I wonder why movzbl is used in every case? Shouldn't it correspond to dst_t? Thanks!

1

There are 1 answers

1
Peter Cordes On BEST ANSWER

If you're wondering why not movzbw (%rdi), %ax for short, that's because writing to 8-bit and 16-bit partial registers has to merge with the previous high bytes.

Writing a 32-bit register like EAX implicitly zero-extends into the full RAX, avoiding a false dependency on the old value of RAX or any ALU merging uop. (Why do x86-64 instructions on 32-bit registers zero the upper part of the full 64-bit register?)

The "normal" way to load a byte on x86 is with movzbl or movsbl, same as on a RISC machine like ARM ldrb or ldrsb, or MIPS lbu / lb.

The weird-CISC thing that GCC usually avoids is a merge with the old value that replaces only the low bits, like movb (%rdi), %al. Why doesn't GCC use partial registers? Clang is more reckless and will more often write partial regs, not just read them for stores. You might well see clang load into just %al and store when dst_t is signed char.


If you're wondering why not movsbl (%rdi), %eax (sign-extension)

The source value is unsigned, therefore zero-extension (not sign-extension) is the correct way to widen it according to C semantics. To get movsbl, you'd need return (int)(signed char)c.

In *dp = (dst_t)*sp; the cast to dst_t is already implicit from the assignment to *dp.


The value-range for unsigned char is 0..255 (on x86 where CHAR_BIT = 8).

Zero-extending this to signed int can produce a value range from 0..255, i.e. preserving every value as signed non-negative integers.

Sign-extending this to signed int would produce a value range from -128..+127, changing the value of unsigned char values >= 128. That conflicts with C semantics for widening conversions preserving values.

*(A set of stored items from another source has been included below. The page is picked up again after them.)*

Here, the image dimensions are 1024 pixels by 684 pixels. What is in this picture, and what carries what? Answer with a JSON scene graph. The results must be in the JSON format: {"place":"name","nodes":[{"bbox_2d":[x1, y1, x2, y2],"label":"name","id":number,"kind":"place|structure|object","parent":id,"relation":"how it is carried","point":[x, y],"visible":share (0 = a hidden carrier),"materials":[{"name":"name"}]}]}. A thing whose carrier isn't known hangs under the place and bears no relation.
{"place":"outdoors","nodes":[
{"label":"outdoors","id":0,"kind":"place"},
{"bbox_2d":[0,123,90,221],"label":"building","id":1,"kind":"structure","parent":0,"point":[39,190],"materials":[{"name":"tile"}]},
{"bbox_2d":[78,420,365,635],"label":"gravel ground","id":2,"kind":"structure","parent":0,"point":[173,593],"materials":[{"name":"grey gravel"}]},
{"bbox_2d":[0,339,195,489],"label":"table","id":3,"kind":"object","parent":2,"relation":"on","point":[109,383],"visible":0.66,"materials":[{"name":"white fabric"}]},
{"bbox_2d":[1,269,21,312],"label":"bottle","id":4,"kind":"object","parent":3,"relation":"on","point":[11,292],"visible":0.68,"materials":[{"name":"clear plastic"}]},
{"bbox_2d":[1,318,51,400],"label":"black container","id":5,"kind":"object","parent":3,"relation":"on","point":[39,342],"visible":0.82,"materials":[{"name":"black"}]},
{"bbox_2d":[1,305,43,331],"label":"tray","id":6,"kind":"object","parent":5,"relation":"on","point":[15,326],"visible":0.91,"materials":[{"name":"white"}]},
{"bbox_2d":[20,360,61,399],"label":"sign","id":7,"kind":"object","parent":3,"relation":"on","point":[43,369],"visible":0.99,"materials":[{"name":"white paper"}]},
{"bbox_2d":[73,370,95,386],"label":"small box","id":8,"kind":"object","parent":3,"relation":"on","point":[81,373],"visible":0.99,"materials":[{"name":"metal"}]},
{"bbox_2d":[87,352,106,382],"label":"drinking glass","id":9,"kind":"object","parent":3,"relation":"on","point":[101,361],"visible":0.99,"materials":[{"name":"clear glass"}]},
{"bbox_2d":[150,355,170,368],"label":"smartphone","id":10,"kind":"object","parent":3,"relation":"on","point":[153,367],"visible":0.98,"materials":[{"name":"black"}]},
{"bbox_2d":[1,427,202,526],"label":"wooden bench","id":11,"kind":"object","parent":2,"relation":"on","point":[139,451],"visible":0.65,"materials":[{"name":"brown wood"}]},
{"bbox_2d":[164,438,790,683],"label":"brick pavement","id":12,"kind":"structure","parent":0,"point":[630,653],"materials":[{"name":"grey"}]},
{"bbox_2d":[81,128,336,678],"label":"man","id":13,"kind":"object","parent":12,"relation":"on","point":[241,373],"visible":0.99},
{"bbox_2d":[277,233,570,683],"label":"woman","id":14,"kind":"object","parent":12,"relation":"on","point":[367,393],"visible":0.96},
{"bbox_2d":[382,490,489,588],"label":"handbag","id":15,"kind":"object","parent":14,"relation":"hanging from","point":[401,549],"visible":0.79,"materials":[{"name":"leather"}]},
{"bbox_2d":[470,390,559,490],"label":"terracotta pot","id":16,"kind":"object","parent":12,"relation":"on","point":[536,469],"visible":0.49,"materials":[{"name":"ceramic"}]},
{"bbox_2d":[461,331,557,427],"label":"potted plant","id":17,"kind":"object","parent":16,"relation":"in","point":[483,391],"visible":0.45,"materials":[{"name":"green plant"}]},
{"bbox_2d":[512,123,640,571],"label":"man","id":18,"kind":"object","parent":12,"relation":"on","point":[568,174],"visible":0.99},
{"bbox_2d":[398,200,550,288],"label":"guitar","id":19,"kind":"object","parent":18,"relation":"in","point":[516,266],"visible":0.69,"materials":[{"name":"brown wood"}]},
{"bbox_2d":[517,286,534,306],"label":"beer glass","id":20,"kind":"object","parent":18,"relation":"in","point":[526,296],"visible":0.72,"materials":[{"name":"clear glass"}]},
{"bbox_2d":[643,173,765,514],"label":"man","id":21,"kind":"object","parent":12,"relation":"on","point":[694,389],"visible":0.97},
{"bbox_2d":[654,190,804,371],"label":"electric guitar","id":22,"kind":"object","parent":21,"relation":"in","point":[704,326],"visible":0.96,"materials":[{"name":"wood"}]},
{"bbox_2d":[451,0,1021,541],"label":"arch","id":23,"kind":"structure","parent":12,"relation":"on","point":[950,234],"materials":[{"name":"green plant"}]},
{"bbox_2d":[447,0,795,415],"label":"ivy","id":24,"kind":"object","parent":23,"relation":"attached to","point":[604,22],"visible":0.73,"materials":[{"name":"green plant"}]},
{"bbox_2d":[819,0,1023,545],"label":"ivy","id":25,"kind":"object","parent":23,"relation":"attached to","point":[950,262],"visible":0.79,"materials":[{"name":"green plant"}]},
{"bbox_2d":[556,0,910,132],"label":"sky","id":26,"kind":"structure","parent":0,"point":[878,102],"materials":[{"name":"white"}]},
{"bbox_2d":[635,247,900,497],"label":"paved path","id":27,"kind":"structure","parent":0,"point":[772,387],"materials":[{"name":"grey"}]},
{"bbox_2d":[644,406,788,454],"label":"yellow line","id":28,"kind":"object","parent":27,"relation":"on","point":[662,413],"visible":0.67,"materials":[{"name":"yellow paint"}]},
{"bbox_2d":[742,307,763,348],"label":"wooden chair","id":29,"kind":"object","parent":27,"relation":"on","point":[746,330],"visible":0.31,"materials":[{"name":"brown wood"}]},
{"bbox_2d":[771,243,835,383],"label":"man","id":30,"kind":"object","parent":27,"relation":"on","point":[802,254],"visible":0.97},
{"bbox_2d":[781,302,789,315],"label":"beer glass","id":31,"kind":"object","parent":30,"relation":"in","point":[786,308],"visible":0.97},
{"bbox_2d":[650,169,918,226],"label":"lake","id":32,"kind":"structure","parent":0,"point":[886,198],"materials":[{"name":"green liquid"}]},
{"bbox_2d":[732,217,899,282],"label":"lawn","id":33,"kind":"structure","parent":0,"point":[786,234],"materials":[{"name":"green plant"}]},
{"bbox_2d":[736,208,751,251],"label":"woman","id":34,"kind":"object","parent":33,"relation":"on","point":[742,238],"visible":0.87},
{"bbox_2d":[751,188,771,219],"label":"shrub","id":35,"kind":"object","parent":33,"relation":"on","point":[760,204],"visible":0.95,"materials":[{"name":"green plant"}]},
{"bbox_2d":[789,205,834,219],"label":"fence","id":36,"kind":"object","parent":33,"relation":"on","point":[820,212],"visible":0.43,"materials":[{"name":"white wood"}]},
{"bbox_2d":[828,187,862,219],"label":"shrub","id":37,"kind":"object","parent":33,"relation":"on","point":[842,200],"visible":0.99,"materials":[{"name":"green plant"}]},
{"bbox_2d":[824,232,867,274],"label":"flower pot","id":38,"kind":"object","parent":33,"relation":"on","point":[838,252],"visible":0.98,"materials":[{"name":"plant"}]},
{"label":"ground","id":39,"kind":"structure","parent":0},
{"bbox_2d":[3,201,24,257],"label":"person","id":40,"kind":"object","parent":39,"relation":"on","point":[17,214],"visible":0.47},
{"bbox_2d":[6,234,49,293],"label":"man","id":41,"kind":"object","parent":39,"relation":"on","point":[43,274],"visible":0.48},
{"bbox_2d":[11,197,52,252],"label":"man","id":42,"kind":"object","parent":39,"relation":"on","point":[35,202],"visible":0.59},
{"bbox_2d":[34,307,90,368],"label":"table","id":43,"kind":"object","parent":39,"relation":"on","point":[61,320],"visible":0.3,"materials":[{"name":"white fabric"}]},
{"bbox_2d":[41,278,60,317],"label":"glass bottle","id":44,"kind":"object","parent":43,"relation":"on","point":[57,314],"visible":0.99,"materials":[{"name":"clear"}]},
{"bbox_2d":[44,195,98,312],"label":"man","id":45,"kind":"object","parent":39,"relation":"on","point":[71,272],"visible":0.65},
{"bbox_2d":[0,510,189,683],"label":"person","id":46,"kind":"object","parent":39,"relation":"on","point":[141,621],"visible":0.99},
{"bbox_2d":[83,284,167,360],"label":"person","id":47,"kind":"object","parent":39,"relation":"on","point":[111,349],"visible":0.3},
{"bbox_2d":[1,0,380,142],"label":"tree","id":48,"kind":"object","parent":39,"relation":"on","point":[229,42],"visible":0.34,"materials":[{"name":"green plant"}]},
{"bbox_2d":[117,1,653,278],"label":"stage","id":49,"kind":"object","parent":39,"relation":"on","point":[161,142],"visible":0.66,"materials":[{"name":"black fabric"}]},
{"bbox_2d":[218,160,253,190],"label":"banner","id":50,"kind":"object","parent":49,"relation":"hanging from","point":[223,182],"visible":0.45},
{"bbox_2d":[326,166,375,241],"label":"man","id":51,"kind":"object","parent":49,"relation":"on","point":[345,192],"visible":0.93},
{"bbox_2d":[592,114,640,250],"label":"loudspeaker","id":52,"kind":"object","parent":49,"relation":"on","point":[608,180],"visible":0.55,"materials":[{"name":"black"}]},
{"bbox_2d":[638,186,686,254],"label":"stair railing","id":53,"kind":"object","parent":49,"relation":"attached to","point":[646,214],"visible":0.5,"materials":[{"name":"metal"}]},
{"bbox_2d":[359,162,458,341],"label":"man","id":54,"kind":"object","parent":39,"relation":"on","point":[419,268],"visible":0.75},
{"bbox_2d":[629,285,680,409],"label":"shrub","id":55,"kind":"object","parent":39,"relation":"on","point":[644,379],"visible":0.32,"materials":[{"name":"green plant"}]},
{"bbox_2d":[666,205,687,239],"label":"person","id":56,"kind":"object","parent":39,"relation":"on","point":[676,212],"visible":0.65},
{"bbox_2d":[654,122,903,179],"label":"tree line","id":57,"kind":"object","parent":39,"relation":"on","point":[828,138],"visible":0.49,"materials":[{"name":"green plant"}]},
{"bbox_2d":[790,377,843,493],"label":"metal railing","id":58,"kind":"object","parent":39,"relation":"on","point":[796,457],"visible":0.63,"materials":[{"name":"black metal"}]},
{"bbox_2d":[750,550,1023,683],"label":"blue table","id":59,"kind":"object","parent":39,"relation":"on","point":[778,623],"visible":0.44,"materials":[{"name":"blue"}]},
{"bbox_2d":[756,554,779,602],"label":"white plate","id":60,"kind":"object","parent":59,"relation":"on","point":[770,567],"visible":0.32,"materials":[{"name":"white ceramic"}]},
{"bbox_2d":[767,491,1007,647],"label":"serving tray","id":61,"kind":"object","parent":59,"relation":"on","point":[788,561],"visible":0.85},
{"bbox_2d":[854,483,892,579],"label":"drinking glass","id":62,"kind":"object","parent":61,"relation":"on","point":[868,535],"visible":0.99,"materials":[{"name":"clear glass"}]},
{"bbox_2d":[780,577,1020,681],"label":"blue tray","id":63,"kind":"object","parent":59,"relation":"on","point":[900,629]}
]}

Shouldn't it correspond to dst_t?

It has to widen at least as wide as dst_t. It turns out that widening to 64-bit by using movzbl (with the top 32 bits handled by implicit zero-extension writing a 32-bit reg) is the most efficient way to widen at all.

Storing to *dp is a nice demo that the asm is for a dst_t with a width other than 32-bit.

Anyway, note that there's only one conversion happening. Your src_t gets converted to dst_t in al/ax/eax/rax with a load instruction, and stored to dst_t of whatever width. And also left there as the return value.

A zero-extending load is normal even if you're just going to read the low byte of that result.